On China’s decision to impose a new national security law on Hong Kong, Murphy said: “This is a serious moment and the United States needs to stand by the protesters in Hong Kong and needs to stand up for the ability for Hong Kong to continue to be able to have its own security presence inside the city….Remember, there's really been no international leader other than President Xi who has done more to harm the Hong Kong protesters’ cause than Donald Trump. It was President Trump who got on the phone last summer with President Xi and green-lighted his crackdown on Hong Kong. Because the president was so myopically focused on his trade negotiations with Xi, he told him privately that he would raise no issue with his efforts to bring Hong Kong more closely under the control of Beijing.”
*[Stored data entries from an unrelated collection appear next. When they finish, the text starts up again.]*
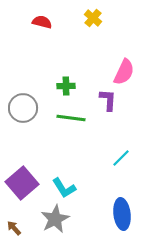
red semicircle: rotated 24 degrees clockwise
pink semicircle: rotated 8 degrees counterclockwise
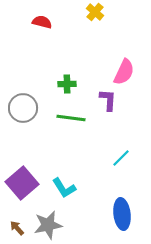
yellow cross: moved 2 px right, 6 px up
green cross: moved 1 px right, 2 px up
gray star: moved 7 px left, 6 px down; rotated 16 degrees clockwise
brown arrow: moved 3 px right
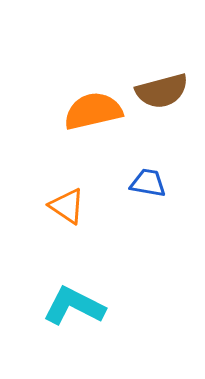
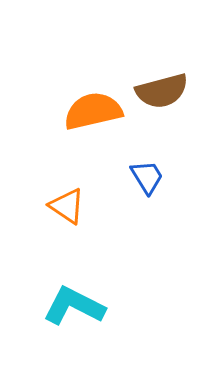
blue trapezoid: moved 1 px left, 6 px up; rotated 48 degrees clockwise
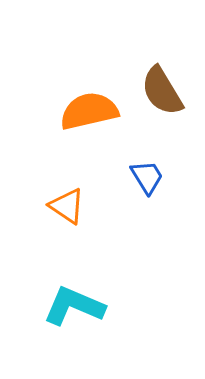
brown semicircle: rotated 74 degrees clockwise
orange semicircle: moved 4 px left
cyan L-shape: rotated 4 degrees counterclockwise
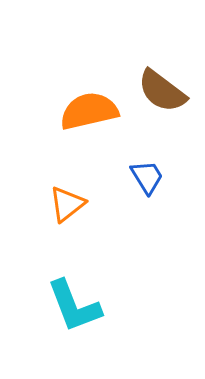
brown semicircle: rotated 22 degrees counterclockwise
orange triangle: moved 2 px up; rotated 48 degrees clockwise
cyan L-shape: rotated 134 degrees counterclockwise
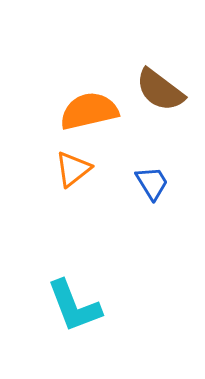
brown semicircle: moved 2 px left, 1 px up
blue trapezoid: moved 5 px right, 6 px down
orange triangle: moved 6 px right, 35 px up
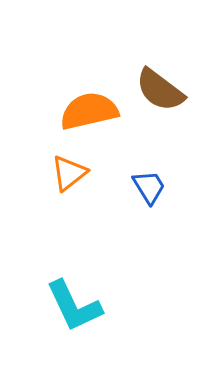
orange triangle: moved 4 px left, 4 px down
blue trapezoid: moved 3 px left, 4 px down
cyan L-shape: rotated 4 degrees counterclockwise
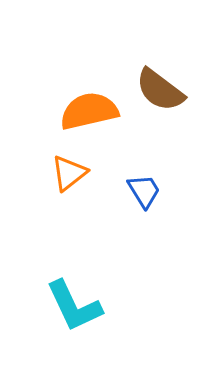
blue trapezoid: moved 5 px left, 4 px down
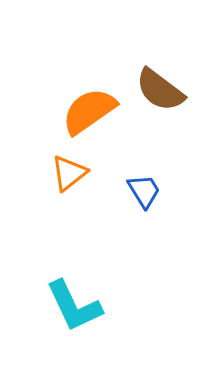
orange semicircle: rotated 22 degrees counterclockwise
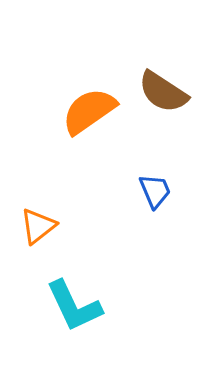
brown semicircle: moved 3 px right, 2 px down; rotated 4 degrees counterclockwise
orange triangle: moved 31 px left, 53 px down
blue trapezoid: moved 11 px right; rotated 9 degrees clockwise
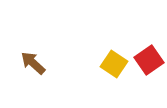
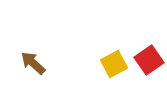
yellow square: rotated 28 degrees clockwise
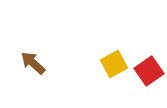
red square: moved 11 px down
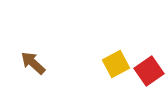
yellow square: moved 2 px right
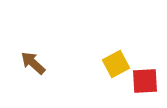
red square: moved 4 px left, 10 px down; rotated 32 degrees clockwise
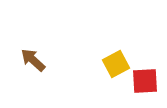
brown arrow: moved 3 px up
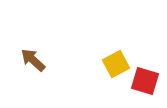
red square: rotated 20 degrees clockwise
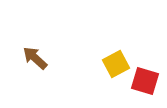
brown arrow: moved 2 px right, 2 px up
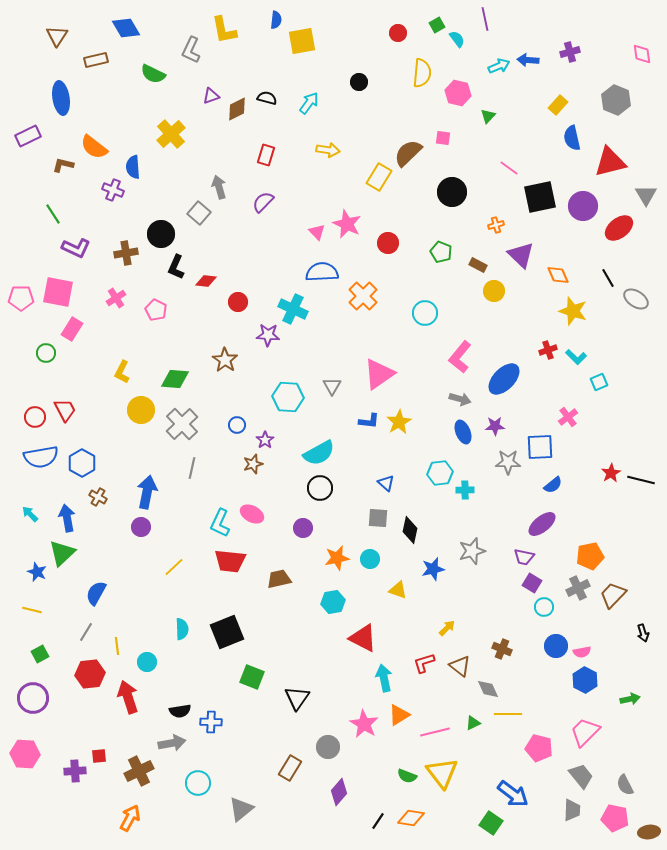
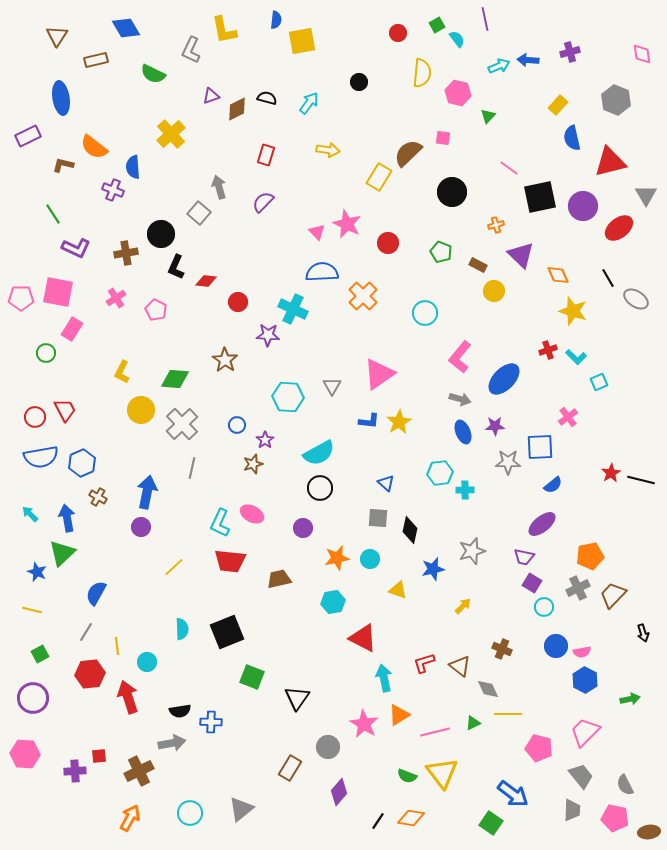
blue hexagon at (82, 463): rotated 8 degrees clockwise
yellow arrow at (447, 628): moved 16 px right, 22 px up
cyan circle at (198, 783): moved 8 px left, 30 px down
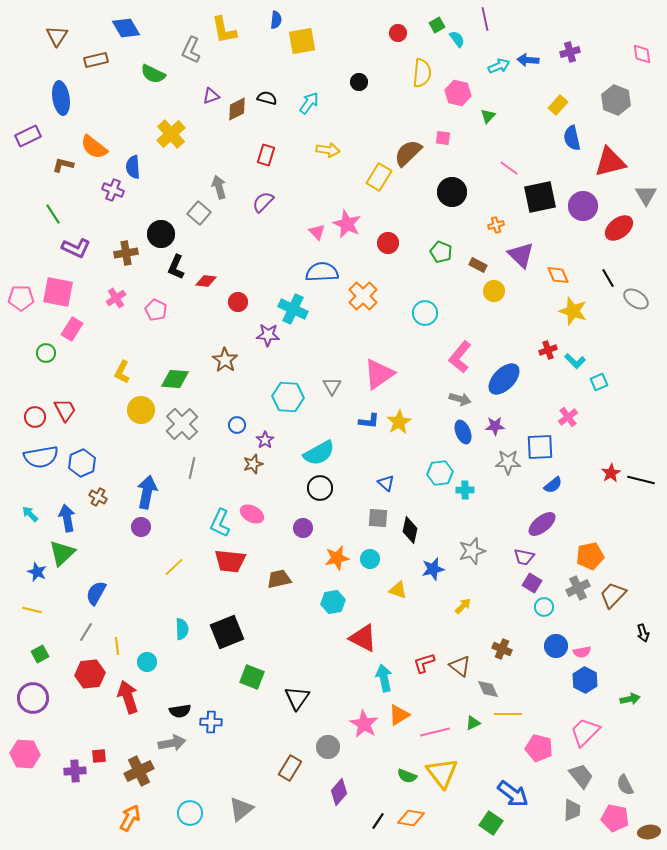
cyan L-shape at (576, 357): moved 1 px left, 4 px down
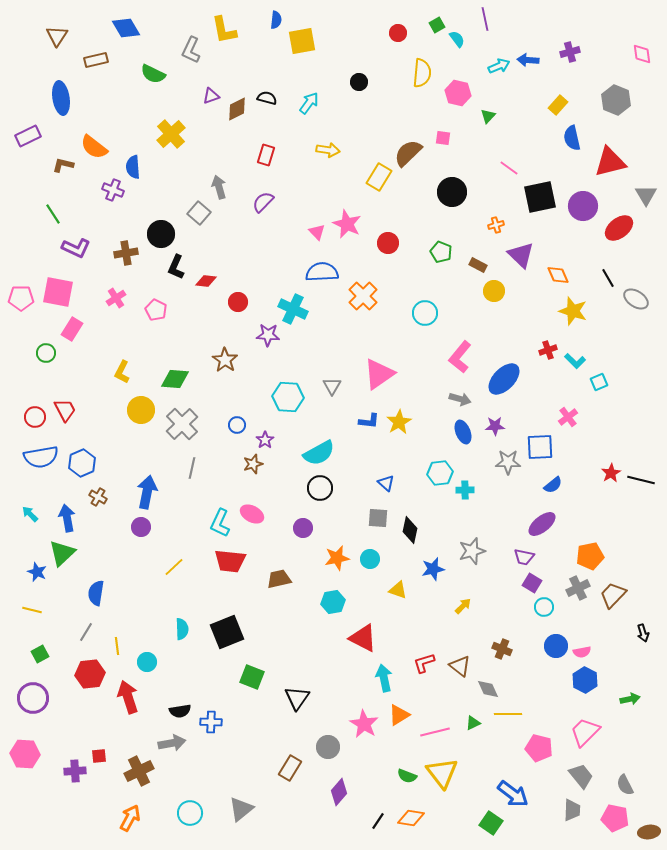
blue semicircle at (96, 593): rotated 20 degrees counterclockwise
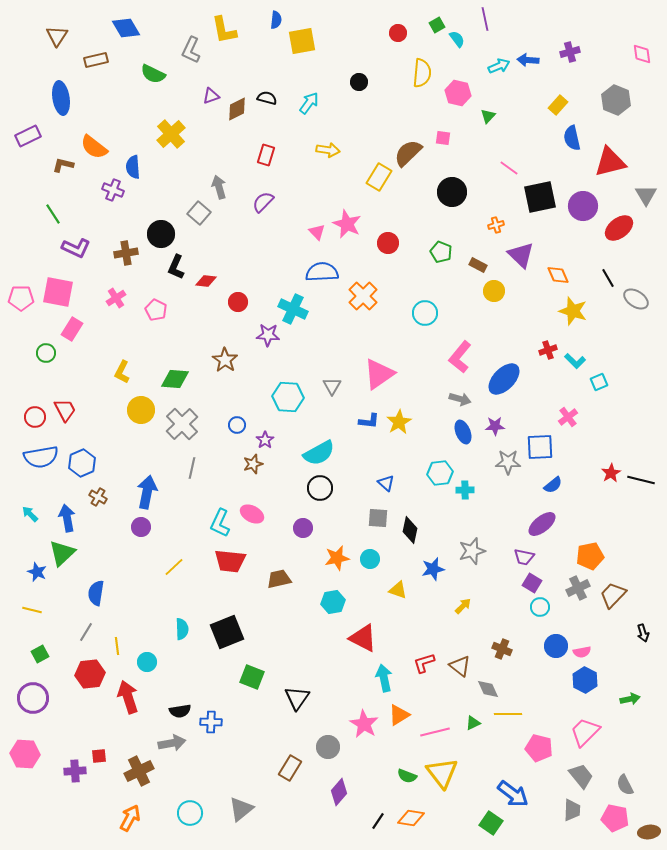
cyan circle at (544, 607): moved 4 px left
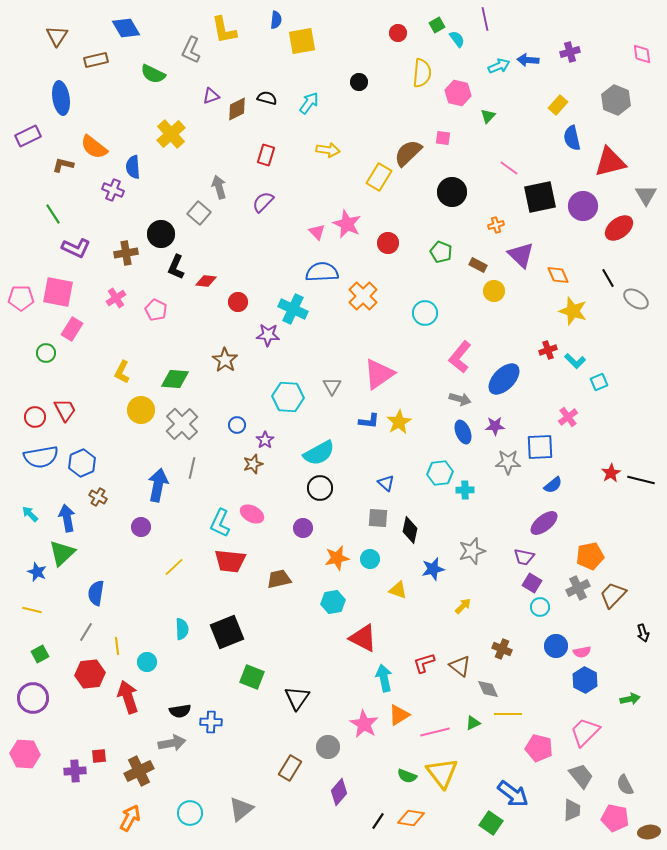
blue arrow at (147, 492): moved 11 px right, 7 px up
purple ellipse at (542, 524): moved 2 px right, 1 px up
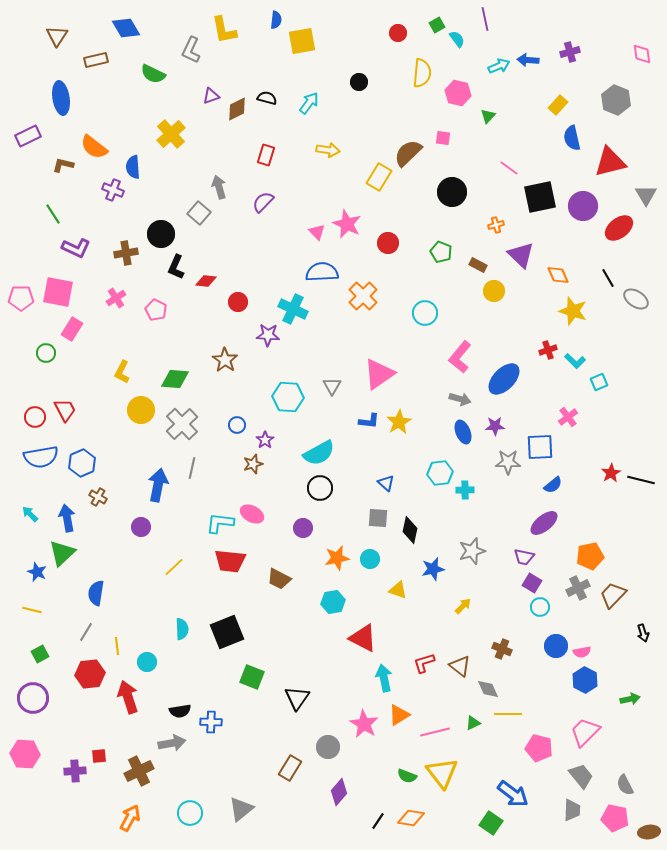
cyan L-shape at (220, 523): rotated 72 degrees clockwise
brown trapezoid at (279, 579): rotated 140 degrees counterclockwise
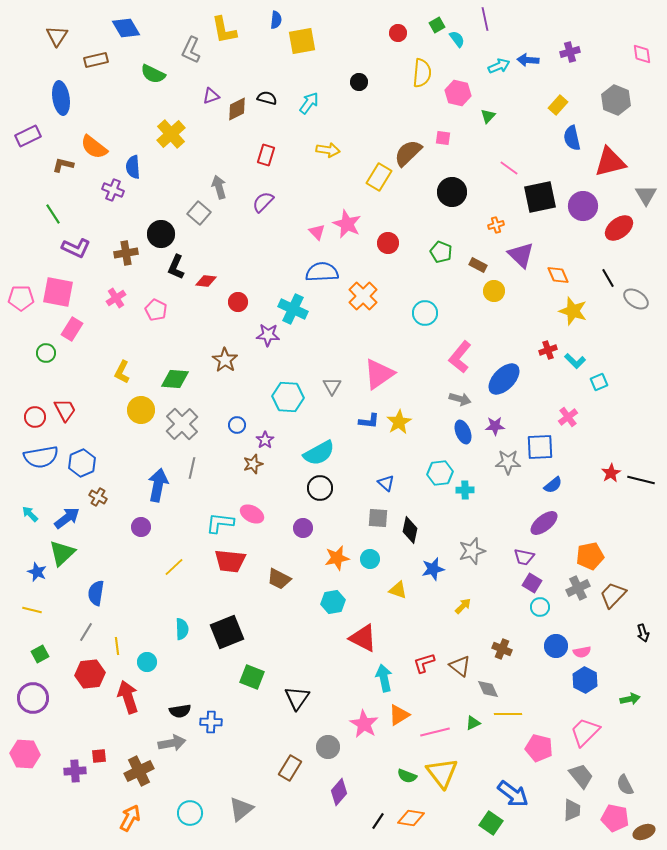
blue arrow at (67, 518): rotated 64 degrees clockwise
brown ellipse at (649, 832): moved 5 px left; rotated 15 degrees counterclockwise
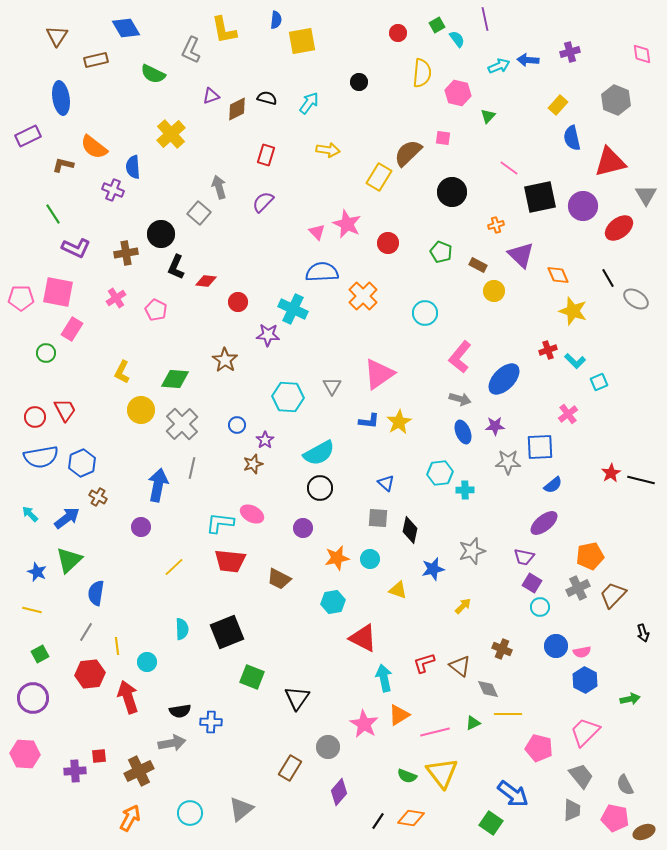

On the Trump Administration’s relationship with Saudi Arabia and the firing of Inspector General Linick, Murphy said:  “I don't think it's any mystery as to what happened with the attempt by Secretary Pompeo to go around congressional approval processes [with last year’s arms sale to Saudi Arabia.]…He knew that Congress would oppose it, and so he created a fake emergency in order to try to make a sale without congressional oversight. So to the extent that the [Inspector General] was going to make a report that confirmed that, it really wouldn't have been earth-shattering. But maybe the IG had additional information about the reasons for this bizarre coziness between the Trump administration and the Saudis. We have always wanted to know more information about the financial connections between Trump and members of his cabinet and the Saudi regime. And it could be that the IG had information that would have helped us unwind and better understand those connections.”

In April, Murphy announced the Inspectors General Independence Act to enhance the independence of Inspectors General and allow them to do their jobs without fear of political retributions. When COVID-19 turned into a pandemic, Murphy penned an op-ed in Foreign Policy about what must be improved before the next pandemic strikes. In another op-ed last October, Murphy laid out a new toolkit for the next Democratic administration to advance U.S. values and interests. In 2017, Murphy authored Rethinking the Battlefield,” a comprehensive road map for rebuilding our foreign policy in order to keep pace with the global challenges we face.